Pur passando in vantaggio con Bratkovic, Trieste va presto sotto, con le reti ospiti di Szep e Giongo, a cui però risponde Di Nardo con il nuovo pareggio. Pareggio che non dura molto: gli ospiti allungano infatti presto e al 10’ sono già sul +4. A metà frazione gli ospiti, trascinati dal capitano Giongo, si spingono sul 7-12 e l’inerzia non cambia fino alla fine della prima frazione, che si conclude infatti con il -7 alabardato: 11-18 il punteggio di metà partita, che non lascia scampo ai padroni di casa.
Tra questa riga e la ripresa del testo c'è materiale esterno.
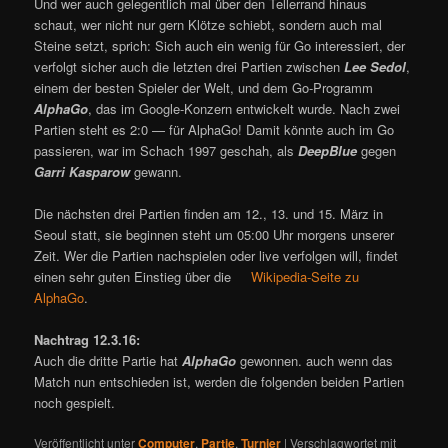
Und wer auch gelegentlich mal über den Tellerrand hinaus
schaut, wer nicht nur gern Klötze schiebt, sondern auch mal
Steine setzt, sprich: Sich auch ein wenig für Go interessiert, der
verfolgt sicher auch die letzten drei Partien zwischen
Lee Sedol
,
einem der besten Spieler der Welt, und dem Go-Programm
AlphaGo
, das im Google-Konzern entwickelt wurde. Nach zwei
Partien steht es 2:0 — für AlphaGo! Damit könnte auch im Go
passieren, war im Schach 1997 geschah, als
DeepBlue
gegen
Garri Kasparow
gewann.
Die nächsten drei Partien finden am 12., 13. und 15. März in
Seoul statt, sie beginnen steht um 05:00 Uhr morgens unserer
Zeit. Wer die Partien nachspielen oder live verfolgen will, findet
einen sehr guten Einstieg über die
Wikipedia-Seite zu
AlphaGo
.
Nachtrag 12.3.16:
Auch die dritte Partie hat
AlphaGo
gewonnen. auch wenn das
Match nun entschieden ist, werden die folgenden beiden Partien
noch gespielt.
Veröffentlicht unter
Computer
,
Partie
,
Turnier
|
Verschlagwortet mit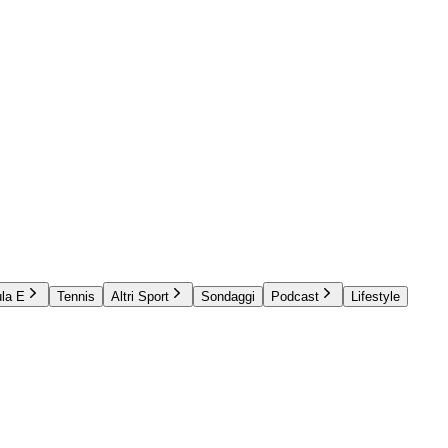
la E
Tennis
Altri Sport
Sondaggi
Podcast
Lifestyle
Padroni di casa che cercano di cambiare le sorti della gara nella ripresa, con un maggior furore agonistico e con una reazione veemente che li porta a ridurre lo svantaggio, guidati soprattutto dai soliti Dapiran e Kuodys, che ispirano un favorevole break di 4-1 grazie al quale la Pallamano Trieste si porta sul 15-19. A questo punto, però, sale in cattedra l’esperienza di Pressano, che non permette quasi mai agli ospiti di accorciare (il -3 siglato da Pernic, che aveva portato il 21-24, è presto vanificato da Pressano), nonostante i tentativi di Bratkovic e Hrovatin: l’imprecisione offensiva è però tanta e gli alabardati la pagano tutta, mentre dal canto proprio Pressano, sornione, controlla agevolmente la gara senza disunirsi mai. Si arriva così al 60’, con la Pallamano Trieste che paga un approccio sbagliato all’incontro e un risveglio troppo tardivo. Pressano dal canto proprio centra la quarta vittoria in altrettante gare di campionato (hanno riposato infatti alla seconda giornata, mentre dovranno recuperare la quarta, contro Salumificio Molteno, il prossimo mercoledì 14 ottobre), dimostrando di essere una delle forze principali del torneo, mentre la Pallamano Trieste rimane a quota 6, frutto di 2 vittorie, 2 pareggi e 2 sconfitte. Un ruolino di marcia dignitoso, ma passibile di miglioramenti.

A fine gara parla il vice allenatore Nait: “Abbiamo sbagliato completamente il primo tempo regalandolo agli avversari”, spiega il vice di Carpanese “nella ripresa la squadra è ritornata a contatto mettendo la giusta grinta anche se gli errori commessi in attacco, su facili tiri, non ci hanno permesso di recuperare tutto il divario accumulato precedentemente.“. Nonostante il passivo, comunque, qualcosa di buono nella sconfitta c’è ed è ciò da cui bisogna ripartire: “Cerchiamo di salvare le cose positive fatte nel secondo tempo per prepararci al meglio in vista della sfida di sabato a Cassano Magnago.”.

Il tabellino:

Pallamano Trieste – Pallamano Pressano: 28-32 (11-18).
Pallamano Trieste: Dapiran 6, Hrovatin 8, Mazzarol, Pernic 2, Popovic 3, Milovanovic, Di Nardo 1, Stojanovic, Zoppetti, Valdemarin, Parisato, Visintin, Bosco, Sandrin, Kuodys 5, Bratkovic 4. Allenatore: Carpanese.
Pallamano Pressano: Facchinelli, Dallago 4, Moser M. 4, D’Antino 1, Di Maggio 5, Sontacchi 2, Fadanelli 6, Giongo 5, Dainese 4, Szep 2, Loizos, Argentin 2, Folgheraiter, Moser N. Allenatore: Fusina.